ASAN, Guam (NNS) — With 5,000 Sailors aboard, USS Ronald Reagan (CVN 76) arrived in Guam for a port call Sept. 24.
Ronald Reagan, the flagship of the Ronald Reagan Carrier Strike Group, made its way to Guam from its homeport of Yokosuka, Japan to participate in Valiant Shield 2018.
The U.S.-only, biennial training exercise is focused on integrating U.S. forces in a blue-water environment and enables real-world proficiency in sustaining the forces through detecting, locating, tracking, and engaging units at sea, in the air, on land and in cyberspace for a range of missions.
According to Ronald Reagan Weapons Officer Cmdr. Ivan Borja, Valiant Shield contributes to the readiness of the military as a whole, especially as the exercise is conducted in the Pacific region.
“It’s a complex environment where we have to be on top of our game for the training and support of what we do as a military,” he said. “We (have) got to be flexible at all times to execute the mission.”
Borja said the exercise isn’t only a training opportunity for him and fellow shipmates, but a chance to see familiar faces.
“Valiant shield is always good because we know when we do Valiant Shield, I know I’m coming to Guam. It’s always great to be on Guam. It’s always great to be back home,” he added.
Borja, along with 19 other Sailors aboard the carrier with roots to Guam and the Commonwealth of the Northern Mariana Islands, are taking advantage of the time they’ll get to spend with family. They, among the rest of the Ronald Reagan Sailors, will have liberty to immerse themselves in all that Guam has to offer.
For Aviation Support Equipment Technician Airman Makayla Duenas, this port call is a chance to not only indulge in her favorite local foods and activities, but to spend some long-awaited time with family.
“It feels good,” she said. “It’s a blessing to be able to come home on deployment. I’m going to go swimming, going to eat, go shopping, and just enjoy my time back home.”
Layla Villagomez, Duenas’s mother, expressed her excitement for her daughter to be home, as well as how proud she is of her daughter’s service to the country.

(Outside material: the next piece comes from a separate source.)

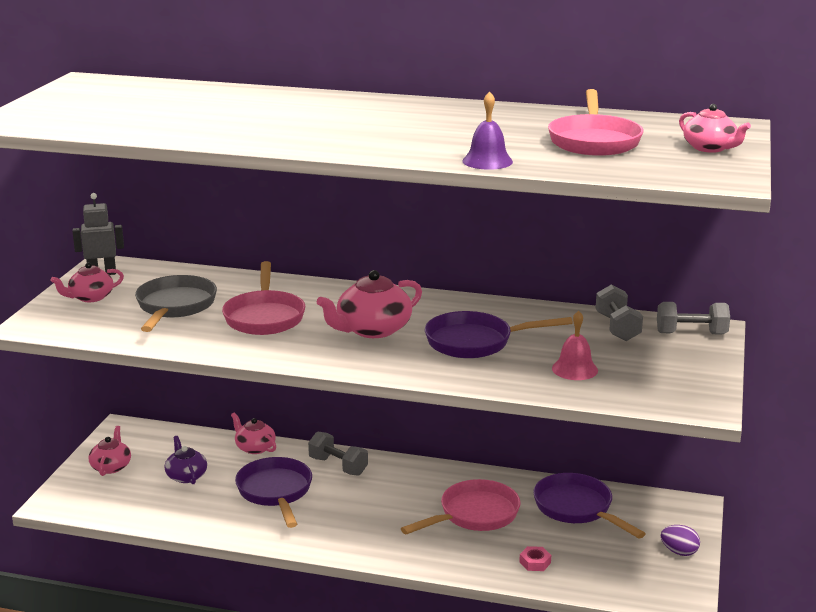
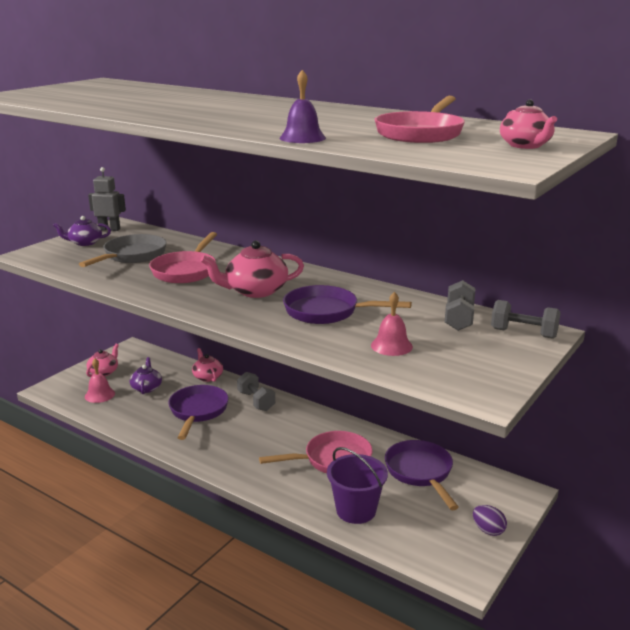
camera: 20 degrees right, 0 degrees up
pink teapot [50,262,124,302] -> purple teapot [53,216,111,246]
pink nut [519,546,551,571] -> purple bucket [327,447,388,524]
none -> pink bell [85,359,115,403]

“I saw her earlier this year, but this is the first time I get to see her get off her ship, and see where she spends a lot of her time and works, so it’s very touching today,” she said. “We’re so very proud of her.”
Amid the ongoing exercise, Duenas believes the Sailors’ presence in the region is important.
“We’re forward deployed, so, if anything happens, we’re first on the scene.”
During the port call, Sailors will participate in nearly a dozen community relations projects at local schools, mayors’ offices, senior citizens centers and non-profit organizations.